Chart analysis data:
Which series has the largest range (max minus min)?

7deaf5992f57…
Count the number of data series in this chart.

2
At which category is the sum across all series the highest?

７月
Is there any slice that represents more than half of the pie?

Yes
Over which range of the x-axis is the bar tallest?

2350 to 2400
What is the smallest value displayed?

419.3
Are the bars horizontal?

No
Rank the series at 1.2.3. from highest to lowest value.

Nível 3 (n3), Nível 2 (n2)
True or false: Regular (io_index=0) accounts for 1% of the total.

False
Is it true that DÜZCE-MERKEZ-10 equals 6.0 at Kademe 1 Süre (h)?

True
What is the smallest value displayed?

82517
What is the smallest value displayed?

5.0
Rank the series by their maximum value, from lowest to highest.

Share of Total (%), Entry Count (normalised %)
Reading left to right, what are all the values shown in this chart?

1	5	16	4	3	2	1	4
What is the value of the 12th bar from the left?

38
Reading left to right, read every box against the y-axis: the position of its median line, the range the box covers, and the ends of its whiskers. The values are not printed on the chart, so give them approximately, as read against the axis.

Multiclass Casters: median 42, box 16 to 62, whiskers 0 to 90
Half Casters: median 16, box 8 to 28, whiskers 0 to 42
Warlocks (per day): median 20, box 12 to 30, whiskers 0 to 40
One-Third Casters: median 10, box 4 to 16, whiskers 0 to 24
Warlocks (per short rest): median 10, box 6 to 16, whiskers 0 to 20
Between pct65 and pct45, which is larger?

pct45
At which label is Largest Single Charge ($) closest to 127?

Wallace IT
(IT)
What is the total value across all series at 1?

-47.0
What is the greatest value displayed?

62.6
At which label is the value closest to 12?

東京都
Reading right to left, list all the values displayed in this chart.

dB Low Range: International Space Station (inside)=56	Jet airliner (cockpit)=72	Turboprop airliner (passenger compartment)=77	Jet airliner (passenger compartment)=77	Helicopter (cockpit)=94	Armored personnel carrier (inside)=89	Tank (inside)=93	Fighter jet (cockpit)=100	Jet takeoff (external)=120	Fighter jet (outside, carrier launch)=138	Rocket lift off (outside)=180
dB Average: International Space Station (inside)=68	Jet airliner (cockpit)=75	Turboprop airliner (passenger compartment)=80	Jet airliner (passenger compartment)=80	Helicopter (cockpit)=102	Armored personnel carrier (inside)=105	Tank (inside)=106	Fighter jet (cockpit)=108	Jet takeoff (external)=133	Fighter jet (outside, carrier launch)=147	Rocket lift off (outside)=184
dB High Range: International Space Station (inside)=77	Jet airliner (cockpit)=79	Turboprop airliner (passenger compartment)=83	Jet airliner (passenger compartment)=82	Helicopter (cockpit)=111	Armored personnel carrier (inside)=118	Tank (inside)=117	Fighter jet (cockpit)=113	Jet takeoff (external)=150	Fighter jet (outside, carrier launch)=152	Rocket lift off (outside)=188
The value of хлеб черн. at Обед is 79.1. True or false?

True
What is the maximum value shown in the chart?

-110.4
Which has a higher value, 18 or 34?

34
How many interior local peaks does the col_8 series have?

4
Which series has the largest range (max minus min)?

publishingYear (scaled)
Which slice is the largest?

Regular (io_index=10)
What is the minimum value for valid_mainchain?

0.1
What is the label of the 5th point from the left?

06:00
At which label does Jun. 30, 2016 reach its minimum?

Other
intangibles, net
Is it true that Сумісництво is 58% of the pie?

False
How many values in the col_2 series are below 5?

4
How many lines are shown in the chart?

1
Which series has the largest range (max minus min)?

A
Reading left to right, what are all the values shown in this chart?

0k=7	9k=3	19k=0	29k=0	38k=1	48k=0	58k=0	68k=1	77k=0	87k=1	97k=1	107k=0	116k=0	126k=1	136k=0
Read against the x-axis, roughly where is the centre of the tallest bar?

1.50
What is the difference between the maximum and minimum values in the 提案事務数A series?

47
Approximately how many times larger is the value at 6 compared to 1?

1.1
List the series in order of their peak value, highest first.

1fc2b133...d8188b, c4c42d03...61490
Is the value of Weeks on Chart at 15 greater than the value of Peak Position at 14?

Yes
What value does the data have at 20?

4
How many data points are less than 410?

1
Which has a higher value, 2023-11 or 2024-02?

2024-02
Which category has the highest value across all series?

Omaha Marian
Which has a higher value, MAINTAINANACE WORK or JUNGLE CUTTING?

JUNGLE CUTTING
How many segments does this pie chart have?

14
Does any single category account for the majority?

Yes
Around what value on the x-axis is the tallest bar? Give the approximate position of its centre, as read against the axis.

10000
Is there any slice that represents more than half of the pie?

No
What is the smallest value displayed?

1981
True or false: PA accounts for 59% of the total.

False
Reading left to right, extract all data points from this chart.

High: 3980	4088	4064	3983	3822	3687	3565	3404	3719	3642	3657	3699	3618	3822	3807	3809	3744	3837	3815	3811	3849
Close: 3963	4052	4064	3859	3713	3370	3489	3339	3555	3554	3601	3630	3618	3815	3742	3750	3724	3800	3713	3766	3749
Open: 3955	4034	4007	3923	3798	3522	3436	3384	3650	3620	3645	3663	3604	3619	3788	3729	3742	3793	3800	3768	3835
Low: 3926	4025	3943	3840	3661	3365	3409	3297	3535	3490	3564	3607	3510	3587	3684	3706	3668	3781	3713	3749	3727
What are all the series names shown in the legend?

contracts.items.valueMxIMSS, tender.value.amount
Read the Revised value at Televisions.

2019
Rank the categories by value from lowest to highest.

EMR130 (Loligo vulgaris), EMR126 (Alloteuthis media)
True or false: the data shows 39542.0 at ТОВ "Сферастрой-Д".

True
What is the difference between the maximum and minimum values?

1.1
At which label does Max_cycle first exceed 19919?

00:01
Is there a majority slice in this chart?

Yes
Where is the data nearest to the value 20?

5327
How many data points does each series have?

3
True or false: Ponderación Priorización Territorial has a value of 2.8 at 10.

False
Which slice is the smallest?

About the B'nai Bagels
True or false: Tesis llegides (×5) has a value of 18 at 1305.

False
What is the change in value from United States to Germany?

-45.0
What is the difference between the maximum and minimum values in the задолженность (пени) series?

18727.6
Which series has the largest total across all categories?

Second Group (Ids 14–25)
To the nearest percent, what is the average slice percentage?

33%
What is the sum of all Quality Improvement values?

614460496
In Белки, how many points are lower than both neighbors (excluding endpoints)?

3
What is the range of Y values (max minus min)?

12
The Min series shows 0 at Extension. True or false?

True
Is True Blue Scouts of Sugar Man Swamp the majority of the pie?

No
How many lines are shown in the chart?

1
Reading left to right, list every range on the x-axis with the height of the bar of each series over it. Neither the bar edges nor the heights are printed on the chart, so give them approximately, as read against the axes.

Task to complete: Return the lines of all the items above word for word.

Written reply:
Which series has the largest range (max minus min)?

7deaf5992f57…
Count the number of data series in this chart.

2
At which category is the sum across all series the highest?

７月
Is there any slice that represents more than half of the pie?

Yes
Over which range of the x-axis is the bar tallest?

2350 to 2400
What is the smallest value displayed?

419.3
Are the bars horizontal?

No
Rank the series at 1.2.3. from highest to lowest value.

Nível 3 (n3), Nível 2 (n2)
True or false: Regular (io_index=0) accounts for 1% of the total.

False
Is it true that DÜZCE-MERKEZ-10 equals 6.0 at Kademe 1 Süre (h)?

True
What is the smallest value displayed?

82517
What is the smallest value displayed?

5.0
Rank the series by their maximum value, from lowest to highest.

Share of Total (%), Entry Count (normalised %)
Reading left to right, what are all the values shown in this chart?

1	5	16	4	3	2	1	4
What is the value of the 12th bar from the left?

38
Reading left to right, read every box against the y-axis: the position of its median line, the range the box covers, and the ends of its whiskers. The values are not printed on the chart, so give them approximately, as read against the axis.

Multiclass Casters: median 42, box 16 to 62, whiskers 0 to 90
Half Casters: median 16, box 8 to 28, whiskers 0 to 42
Warlocks (per day): median 20, box 12 to 30, whiskers 0 to 40
One-Third Casters: median 10, box 4 to 16, whiskers 0 to 24
Warlocks (per short rest): median 10, box 6 to 16, whiskers 0 to 20
Between pct65 and pct45, which is larger?

pct45
At which label is Largest Single Charge ($) closest to 127?

Wallace IT
(IT)
What is the total value across all series at 1?

-47.0
What is the greatest value displayed?

62.6
At which label is the value closest to 12?

東京都
Reading right to left, list all the values displayed in this chart.

dB Low Range: International Space Station (inside)=56	Jet airliner (cockpit)=72	Turboprop airliner (passenger compartment)=77	Jet airliner (passenger compartment)=77	Helicopter (cockpit)=94	Armored personnel carrier (inside)=89	Tank (inside)=93	Fighter jet (cockpit)=100	Jet takeoff (external)=120	Fighter jet (outside, carrier launch)=138	Rocket lift off (outside)=180
dB Average: International Space Station (inside)=68	Jet airliner (cockpit)=75	Turboprop airliner (passenger compartment)=80	Jet airliner (passenger compartment)=80	Helicopter (cockpit)=102	Armored personnel carrier (inside)=105	Tank (inside)=106	Fighter jet (cockpit)=108	Jet takeoff (external)=133	Fighter jet (outside, carrier launch)=147	Rocket lift off (outside)=184
dB High Range: International Space Station (inside)=77	Jet airliner (cockpit)=79	Turboprop airliner (passenger compartment)=83	Jet airliner (passenger compartment)=82	Helicopter (cockpit)=111	Armored personnel carrier (inside)=118	Tank (inside)=117	Fighter jet (cockpit)=113	Jet takeoff (external)=150	Fighter jet (outside, carrier launch)=152	Rocket lift off (outside)=188
The value of хлеб черн. at Обед is 79.1. True or false?

True
What is the maximum value shown in the chart?

-110.4
Which has a higher value, 18 or 34?

34
How many interior local peaks does the col_8 series have?

4
Which series has the largest range (max minus min)?

publishingYear (scaled)
Which slice is the largest?

Regular (io_index=10)
What is the minimum value for valid_mainchain?

0.1
What is the label of the 5th point from the left?

06:00
At which label does Jun. 30, 2016 reach its minimum?

Other
intangibles, net
Is it true that Сумісництво is 58% of the pie?

False
How many values in the col_2 series are below 5?

4
How many lines are shown in the chart?

1
Which series has the largest range (max minus min)?

A
Reading left to right, what are all the values shown in this chart?

0k=7	9k=3	19k=0	29k=0	38k=1	48k=0	58k=0	68k=1	77k=0	87k=1	97k=1	107k=0	116k=0	126k=1	136k=0
Read against the x-axis, roughly where is the centre of the tallest bar?

1.50
What is the difference between the maximum and minimum values in the 提案事務数A series?

47
Approximately how many times larger is the value at 6 compared to 1?

1.1
List the series in order of their peak value, highest first.

1fc2b133...d8188b, c4c42d03...61490
Is the value of Weeks on Chart at 15 greater than the value of Peak Position at 14?

Yes
What value does the data have at 20?

4
How many data points are less than 410?

1
Which has a higher value, 2023-11 or 2024-02?

2024-02
Which category has the highest value across all series?

Omaha Marian
Which has a higher value, MAINTAINANACE WORK or JUNGLE CUTTING?

JUNGLE CUTTING
How many segments does this pie chart have?

14
Does any single category account for the majority?

Yes
Around what value on the x-axis is the tallest bar? Give the approximate position of its centre, as read against the axis.

10000
Is there any slice that represents more than half of the pie?

No
What is the smallest value displayed?

1981
True or false: PA accounts for 59% of the total.

False
Reading left to right, extract all data points from this chart.

High: 3980	4088	4064	3983	3822	3687	3565	3404	3719	3642	3657	3699	3618	3822	3807	3809	3744	3837	3815	3811	3849
Close: 3963	4052	4064	3859	3713	3370	3489	3339	3555	3554	3601	3630	3618	3815	3742	3750	3724	3800	3713	3766	3749
Open: 3955	4034	4007	3923	3798	3522	3436	3384	3650	3620	3645	3663	3604	3619	3788	3729	3742	3793	3800	3768	3835
Low: 3926	4025	3943	3840	3661	3365	3409	3297	3535	3490	3564	3607	3510	3587	3684	3706	3668	3781	3713	3749	3727
What are all the series names shown in the legend?

contracts.items.valueMxIMSS, tender.value.amount
Read the Revised value at Televisions.

2019
Rank the categories by value from lowest to highest.

EMR130 (Loligo vulgaris), EMR126 (Alloteuthis media)
True or false: the data shows 39542.0 at ТОВ "Сферастрой-Д".

True
What is the difference between the maximum and minimum values?

1.1
At which label does Max_cycle first exceed 19919?

00:01
Is there a majority slice in this chart?

Yes
Where is the data nearest to the value 20?

5327
How many data points does each series have?

3
True or false: Ponderación Priorización Territorial has a value of 2.8 at 10.

False
Which slice is the smallest?

About the B'nai Bagels
True or false: Tesis llegides (×5) has a value of 18 at 1305.

False
What is the change in value from United States to Germany?

-45.0
What is the difference between the maximum and minimum values in the задолженность (пени) series?

18727.6
Which series has the largest total across all categories?

Second Group (Ids 14–25)
To the nearest percent, what is the average slice percentage?

33%
What is the sum of all Quality Improvement values?

614460496
In Белки, how many points are lower than both neighbors (excluding endpoints)?

3
What is the range of Y values (max minus min)?

12
The Min series shows 0 at Extension. True or false?

True
Is True Blue Scouts of Sugar Man Swamp the majority of the pie?

No
How many lines are shown in the chart?

1
Reading left to right, list every range on the x-axis with the height of the bar of each series over it. Neither the bar edges nor the heights are printed on the chart, so give them approximately, as read against the axes.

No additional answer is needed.